Minutes of the town-council of Ulm, dated St. Nicholas’ Eve 1530 contain the prohibition: “There shall be none, by day nor night, trick or disguise him, nor put on any carnival raiment, moreover shall keep him from the going about of the plough and with ships on pain of 1 gulden.” No doubt, among the common people of that region, there survived some recollections of ancient heathen worship which had not yet been wholley uprooted. Rodulf does not say what became at last of the terrea navis (“earthly ship”) but relates how, upon a reception being demanded for it and refused, fights and quarrels broke out, which could only be settled by open warfare. This proves the passion of its contemporaries, fanned to a flame by the participants on either side, both secular and clerical.

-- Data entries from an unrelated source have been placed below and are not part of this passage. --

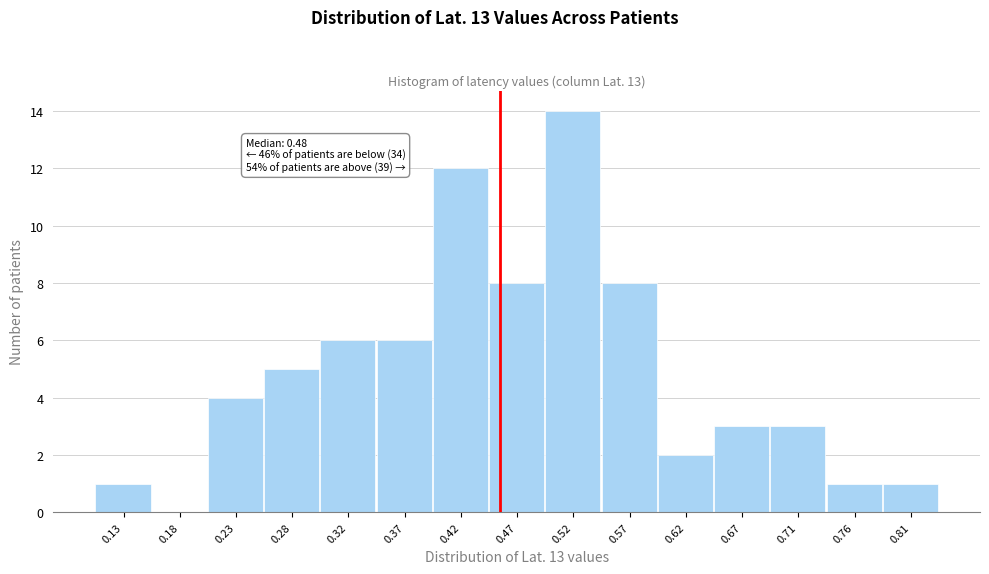

Reading right to left, transcribe all the data shown in this chart.

0.81=1	0.76=1	0.71=3	0.67=3	0.62=2	0.57=8	0.52=14	0.47=8	0.42=12	0.37=6	0.32=6	0.28=5	0.23=4	0.18=0	0.13=1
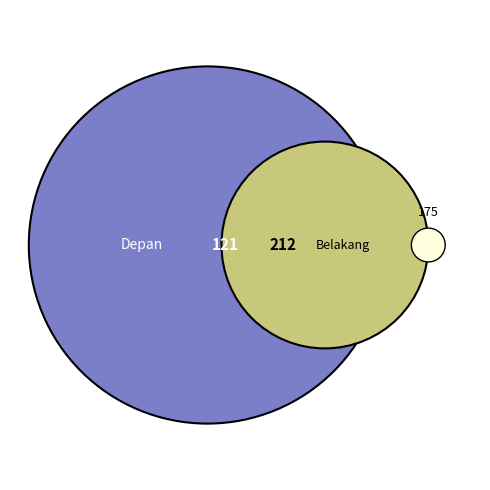

Which category has the biggest portion of the pie?

Belakang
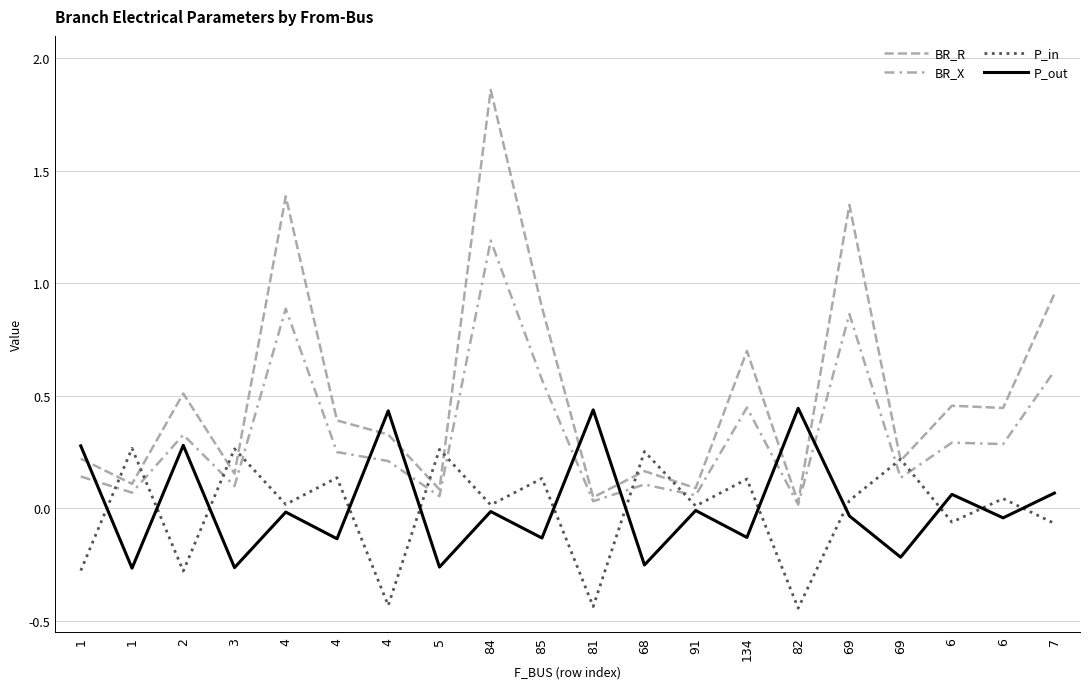

Does the chart display data point markers on the line(s)?

No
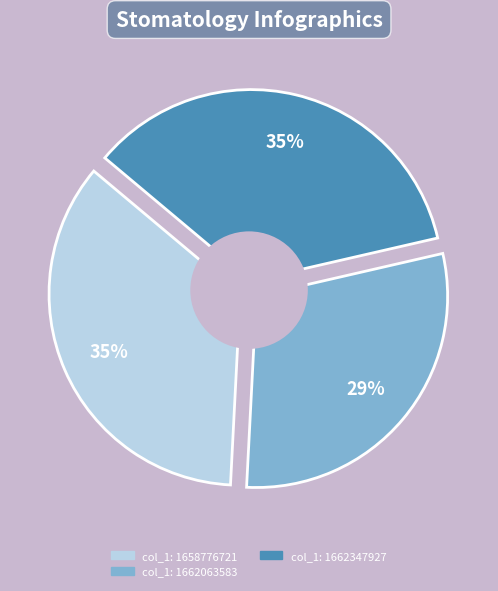

Which slice is the largest?

1658776721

The ceremony itself has Indo-European analogs, suggesting an ancient origin. The Roman historian Tacitus tells us that the Germanic tribes in common worshipped a goddess he called the Germanic "Isis" whose emblem was a ship. In Western Europe, we find evidence of a goddess named Nehellania, frequently depicted with a ship. The Greeks dedicated a ship to Athena. At the Panathenæa, her sacred robe was conveyed by ship to the Acropolis suspended from the mast as a sail. This ship was built on the Kerameikos, and moved on dry land by an unseen mechanism, first around the temple of Demeter and then past the Pelasgian to the Pythian, and finally to the citadel, followed by the people in solemn procession. A connection between the ancient images of ships on the Scandinavian Petrogylphs and Freyr's vessel Skidbladnir thus is not unlikely.